## [What to work on]
Please extract every line of the records below that contains the string "return".

## [Material to process]
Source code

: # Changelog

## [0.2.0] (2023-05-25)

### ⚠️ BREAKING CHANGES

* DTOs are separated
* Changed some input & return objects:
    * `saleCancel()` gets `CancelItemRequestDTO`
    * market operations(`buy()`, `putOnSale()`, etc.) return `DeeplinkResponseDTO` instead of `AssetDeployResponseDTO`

## [Task answer]
* Changed some input & return objects:
    * market operations(`buy()`, `putOnSale()`, etc.) return `DeeplinkResponseDTO` instead of `AssetDeployResponseDTO`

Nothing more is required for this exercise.